設計も、観客に音が届きやすいように計算されていることを知り、

何もかもが計算されているのか~!と驚いたのでありました。

 

謡いのレクチャーでは、まず初めに先生の謡いを披露していただき、そのあと私たちが続いて謡いました。

目の前で能の謡いをお聞きして、周りの空氣が振動しているのが伝わってきて鳥肌がたちました。

 

そのあと、能舞台に立ち、摺り足を教えていただきました。

能の動きは、水平に動く「舞い」であり、縦に動く「踊り」とは違うものだそうです。

先生の摺り足は軸がしっかりしていてまったく上下に動くことなく美しかったです。

 

能舞台を見学させていただきましたが、また興味深かったお話があります。

鏡の間という、出演者控室のような所がありまして、その名の通り、大きな鏡がありました。

そこで、先生は、能を演じる前に、鏡の前にその日つける面をおき、鏡に向かいあい正座をし、精神統一をするそうです。

これから演じる役になるために、先生は鏡の中に入るようなイメージを持つのだそうです。

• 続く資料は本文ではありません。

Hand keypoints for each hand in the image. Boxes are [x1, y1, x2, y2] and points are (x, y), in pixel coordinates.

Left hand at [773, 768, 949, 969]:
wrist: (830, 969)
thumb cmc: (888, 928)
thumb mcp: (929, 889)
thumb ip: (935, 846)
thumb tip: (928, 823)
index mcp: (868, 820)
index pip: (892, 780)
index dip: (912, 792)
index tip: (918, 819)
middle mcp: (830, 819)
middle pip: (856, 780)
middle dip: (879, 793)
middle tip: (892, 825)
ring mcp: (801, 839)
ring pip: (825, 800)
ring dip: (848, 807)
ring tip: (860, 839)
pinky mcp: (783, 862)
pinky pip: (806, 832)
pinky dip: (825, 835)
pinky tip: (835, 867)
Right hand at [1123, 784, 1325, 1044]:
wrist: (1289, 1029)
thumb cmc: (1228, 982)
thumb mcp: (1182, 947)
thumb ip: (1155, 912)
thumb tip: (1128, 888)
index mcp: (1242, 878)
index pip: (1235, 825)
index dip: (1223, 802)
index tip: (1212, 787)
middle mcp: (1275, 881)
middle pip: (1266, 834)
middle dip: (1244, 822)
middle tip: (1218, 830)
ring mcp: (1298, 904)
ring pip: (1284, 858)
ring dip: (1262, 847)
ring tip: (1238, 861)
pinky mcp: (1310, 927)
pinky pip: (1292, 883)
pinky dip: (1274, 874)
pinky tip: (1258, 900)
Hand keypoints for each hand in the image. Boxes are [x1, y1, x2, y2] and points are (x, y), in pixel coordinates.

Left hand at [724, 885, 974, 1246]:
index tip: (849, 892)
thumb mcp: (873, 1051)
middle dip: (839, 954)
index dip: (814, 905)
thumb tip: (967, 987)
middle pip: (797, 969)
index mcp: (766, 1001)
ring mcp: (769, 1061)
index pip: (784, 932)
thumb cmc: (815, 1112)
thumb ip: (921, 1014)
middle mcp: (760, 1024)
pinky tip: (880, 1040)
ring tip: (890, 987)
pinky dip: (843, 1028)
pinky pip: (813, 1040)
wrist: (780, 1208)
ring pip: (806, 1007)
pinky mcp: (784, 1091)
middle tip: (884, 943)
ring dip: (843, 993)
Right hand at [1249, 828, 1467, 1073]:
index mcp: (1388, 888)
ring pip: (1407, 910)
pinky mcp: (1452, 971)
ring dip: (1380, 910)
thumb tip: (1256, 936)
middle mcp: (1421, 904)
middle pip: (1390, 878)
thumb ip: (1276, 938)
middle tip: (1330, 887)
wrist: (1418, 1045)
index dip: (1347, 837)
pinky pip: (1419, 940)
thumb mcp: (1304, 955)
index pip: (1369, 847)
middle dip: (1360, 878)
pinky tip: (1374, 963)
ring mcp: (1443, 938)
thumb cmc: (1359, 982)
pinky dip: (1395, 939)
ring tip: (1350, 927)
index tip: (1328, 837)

すべてが計算された場所で、能楽師の方が凛として美しく舞い謡う舞台は、神聖な儀式のようなのだと思います。

もともとは奉納されていたということにも納得です。

 

また、「能面」を実際につけさせていただけました!

視野がとても狭いことに驚きました。本当に、1点しか見えないのです。

これほどの制限の中で表現されているのか、、と恐れ入りました。

能楽師は、能舞台に必ずある4本の柱で、自分のいる位置を確かめるのだそうです。

 

無表情な能面をつけて、どのように感情を表現するかというと、

微妙な角度で悲しみやよろこびをあらわすのだそうです。

本当に繊細。それを観客が感じ取るとういこと=演者と観客のコミュニケーションが能のおもしろさだということです。

 

能を観劇してリラックスして眠くなることもまた良し、と聞いたことがありますが、

今度観劇する際には、その微妙な動き、感情を感じ取れる私でありたい、楽しみたいな、と思っています。

 

長くなってしまいました。読んでくださって、ありがとうございます。